Nationally certified HHS program takes hands-on approach to learning

News editor

Slush drinkers enjoying their icy drinks have two banes — “brain freeze,” and getting to the last glob of frozen delight stuck in the bottom of the cup.

The latter conundrum could be on the outs if a company picks up an innovative straw design created by Hillsboro High School senior engineering students Hannah Bartel, Jakob Hanschu, and Jesse Meier.

To generate ideas for their final project, they answered the question, “Don’t you hate it when …?” hundreds of times, Jesse said. Surveys of students, staff, and people at large helped whittle away options until a final choice remained.

“The two we came down to were getting the slush out of the bottom of a cup, or to keep toilets from clogging,” Jakob said. “In the end, we decided we’d rather work with slushes than toilets.”

Each student created mock-ups of three ideas that might effortlessly free frozen slush from the bottom of a cup. They chose one of Hannah’s ideas — a straw with a screw-like auger inside —to develop into a functional model.

“I knew that augers in combines move grain and solids,” Hannah said. “In the slush machines you see in a shop, there’s an auger at the bottom turning to keep it all the same consistency. Is there a way to incorporate an auger into the drink?”

There were plenty of problems to solve, the students said. The auger would lift the slush up the straw, but it had to be small enough that a slush drinker didn’t have to suck harder on it. There needed to be enough space for some of the syrup in the slush to drain back into the cup, keeping the remaining slush the same consistency. And there was the problem of keeping the auger in the straw, which they solved by designing upper and lower supports into the straw.

They developed a prototype using design software, which sent instructions to a 3-D “printer” that turned the digital design into a physical product, laying down layers of melted plastic to create the specialized straw and auger. Since the initial design, the students have kept refining the product.

Adding a dose of reality to the project, their solution had to be cost-effective to mass-produce without driving the cost of slushes so high that people would stop buying them.

Jakob talked to people attending the Hillsboro Arts and Crafts fair, entering survey answers on his phone, including pricing opinions. The results indicated people would pay up to 12 cents more for slushes with the specialized straw. The trio estimated it would cost 10 cents apiece to mass-produce them.

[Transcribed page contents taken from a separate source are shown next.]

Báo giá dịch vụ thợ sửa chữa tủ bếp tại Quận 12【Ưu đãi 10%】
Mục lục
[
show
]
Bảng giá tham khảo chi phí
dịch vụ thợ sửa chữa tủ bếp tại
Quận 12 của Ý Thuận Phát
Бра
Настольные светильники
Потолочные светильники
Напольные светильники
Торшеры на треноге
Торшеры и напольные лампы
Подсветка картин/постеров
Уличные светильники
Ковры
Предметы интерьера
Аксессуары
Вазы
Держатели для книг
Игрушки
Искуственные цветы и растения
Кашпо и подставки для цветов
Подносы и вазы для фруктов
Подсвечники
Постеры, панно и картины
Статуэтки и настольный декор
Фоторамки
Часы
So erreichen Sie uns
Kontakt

The project is part of the students’ final engineering career pathway class, a series of classes that recently received national certification through Project Lead the Way. PLTW promotes career-focused learning by using projects that integrate and apply knowledge from various classes.

“All my core classes, all my math and science, they set me up with the background I need to apply it in these engineering classes,” Jakob said. “You can learn calculus and trigonometry all you want, science, physics, but if you don’t know how to apply those to solve problems, to deal with everyday situations, you’re not going to go anywhere.”

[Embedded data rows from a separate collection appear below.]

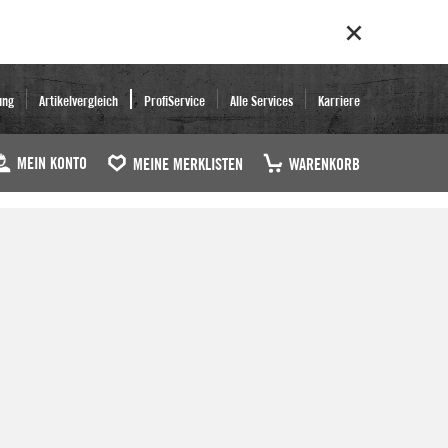
ung
Artikelvergleich
ProfiService
Alle Services
Karriere
MEIN KONTO
MEINE MERKLISTEN
WARENKORB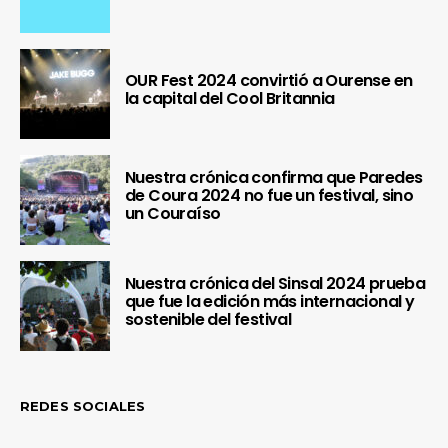
OUR Fest 2024 convirtió a Ourense en
la capital del Cool Britannia
Nuestra crónica confirma que Paredes
de Coura 2024 no fue un festival, sino
un Couraíso
Nuestra crónica del Sinsal 2024 prueba
que fue la edición más internacional y
sostenible del festival
REDES SOCIALES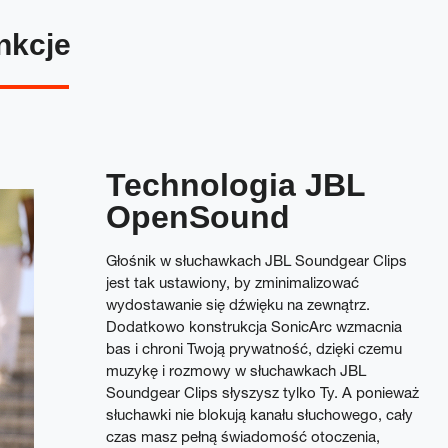
nkcje
Technologia JBL
OpenSound
Głośnik w słuchawkach JBL Soundgear Clips
jest tak ustawiony, by zminimalizować
wydostawanie się dźwięku na zewnątrz.
Dodatkowo konstrukcja SonicArc wzmacnia
bas i chroni Twoją prywatność, dzięki czemu
muzykę i rozmowy w słuchawkach JBL
Soundgear Clips słyszysz tylko Ty. A ponieważ
słuchawki nie blokują kanału słuchowego, cały
czas masz pełną świadomość otoczenia,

Jesse said he liked applying information he learned last year in chemistry.

“I remember when we were learning, I honestly thought ‘Why do I need to know this?’” he said. “Less than a year later I’m using it for a project specifically in engineering.”

Jesse and Jakob said they plan to major in different areas of engineering in college, while Hannah said understanding engineering principles will be of benefit in her chosen field of construction management.

None of them plan to go into the straw business, but if their project is well-received at an engineering competition in April, it’s possible a manufacturer could one day purchase the patent to make their specialty slush straw a reality.